2019 is going to be a fine year for number theory!

Write $S=\sum_{k=1}^{\infty}\frac{1}{k^2}+\sum_{k=1}^{\infty}\frac{a}{(3k)^2}+\sum_{k=1}^{\infty}\frac{b}{(673k)^2}+\sum_{k=1}^{\infty}\frac{c}{(2019k)^2}$ , with $a,b,c$ to be determined.

If $\gcd(n,2019)=3$ then $1+a=3$ so $a=2$ . If $\gcd(n,2019)=673$ then $1+b=673$ so $b=672$ . If $\gcd(n,2019)=2019$ then $1+a+b+c=2019$ so $c=1344$ . Thus $S=\left(1+\frac{2}{3^2}+\frac{672}{673^2}+\frac{1344}{2019^2}\right)\zeta(2)=\left(1+\frac{2}{3^2}\right)\left(1+\frac{672}{673^2}\right)\zeta(2)=\frac{4989611}{2019^2}\zeta(2)$ . The answer is $\boxed{2019}$ .

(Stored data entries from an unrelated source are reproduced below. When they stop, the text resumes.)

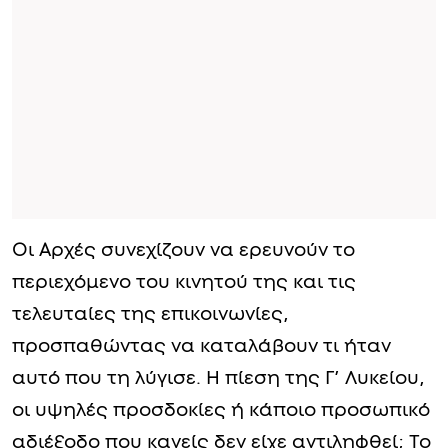
Οι Αρχές συνεχίζουν να ερευνούν το
περιεχόμενο του κινητού της και τις
τελευταίες της επικοινωνίες,
προσπαθώντας να καταλάβουν τι ήταν
αυτό που τη λύγισε. Η πίεση της Γ’ Λυκείου,
οι υψηλές προσδοκίες ή κάποιο προσωπικό
αδιέξοδο που κανείς δεν είχε αντιληφθεί; Το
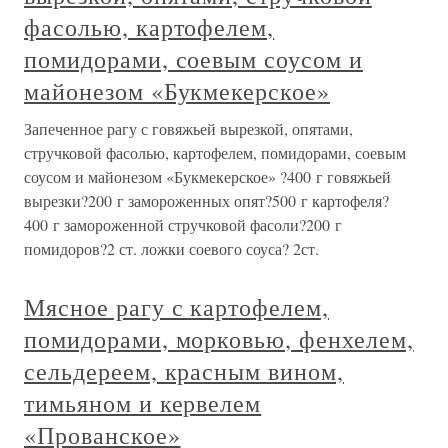
фасолью, картофелем,
помидорами, соевым соусом и
майонезом «Букмекерское»
Запеченное рагу с говяжьей вырезкой, опятами,
стручковой фасолью, картофелем, помидорами, соевым
соусом и майонезом «Букмекерское» ?400 г говяжьей
вырезки?200 г замороженных опят?500 г картофеля?
400 г замороженной стручковой фасоли?200 г
помидоров?2 ст. ложки соевого соуса? 2ст.
Мясное рагу с картофелем,
помидорами, морковью, фенхелем,
сельдереем, красным вином,
тимьяном и кервелем
«Прованское»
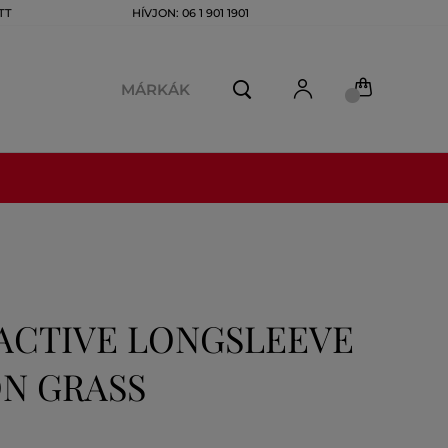
TT
HÍVJON: 06 1 901 1901
MÁRKÁK
ACTIVE LONGSLEEVE
N GRASS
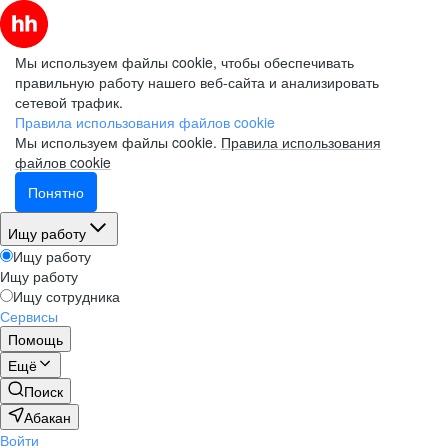
Мы используем файлы cookie, чтобы обеспечивать
правильную работу нашего веб-сайта и анализировать
сетевой трафик.
Правила использования файлов cookie
Мы используем файлы cookie.
Правила использования
файлов cookie
Понятно
Ищу работу
Ищу работу
Ищу работу
Ищу сотрудника
Сервисы
Помощь
Ещё
Поиск
Абакан
Войти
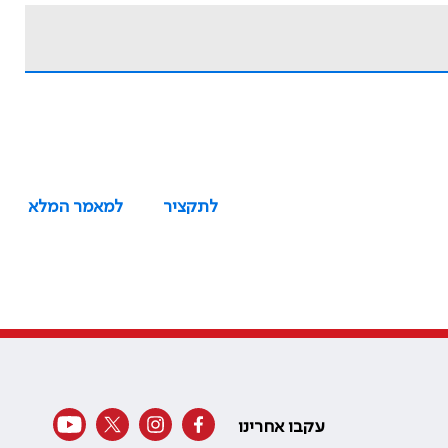
לתקציר
למאמר המלא
עקבו אחרינו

his is the definition of Riemann zeta function.

$\zeta (s)=\sum_{n=1}^{\infty}\frac{1}{n^s} \ (*)$

here $s=2$

$gcd(n,2019)$ can be either $1,3,673,2019$

$\sum_{n=1}^{\infty}\frac{gcd(n,2019)}{n^2}=\sum_{gcd(n,2019)=1}\frac{1}{n^2}+\sum_{gcd(n,2019)=3}\frac{3}{n^2}+\sum_{gcd(n,2019)=673}\frac{673}{n^2}+\sum_{gcd(n,2019)=2019}\frac{2019}{n^2}=$

$\sum_{gcd(n,2019)=1}\frac{1}{n^2}+\sum_{gcd(k,673)=1}\frac{3}{(3k)^2}+\sum_{gcd(n,3)=1}\frac{673}{(673k)^2}+\sum_{k}\frac{2019}{(2019k)^2}=$

$\zeta(2)+\sum_{gcd(k,673)=1}\frac{3-1}{(3k)^2}+\sum_{gcd(n,3)=1}\frac{673-1}{(673k)^2}+\sum_{k}\frac{2019+1}{(2019k)^2}=$

$\zeta(2)+\frac{3-1}{3^2}\zeta(2)+\frac{673-1}{673^2}\zeta(2)+(\sum_{k}\frac{2019+1}{(2019k)^2}-\sum_{k}\frac{3-1}{(2019k)^2}-\sum_{k}\frac{673-1}{(2019k)^2})=$

$\zeta(2)+\frac{3-1}{3^2}\zeta(2)+\frac{673-1}{673^2}\zeta(2)+\frac{2019-3-673+3}{2019^2}\zeta(2)$

after summing up, one realises that the fraction is not reducible and, therefore, the denominator is $2019^2$ .

@Otto Bretscher , nice problems as always.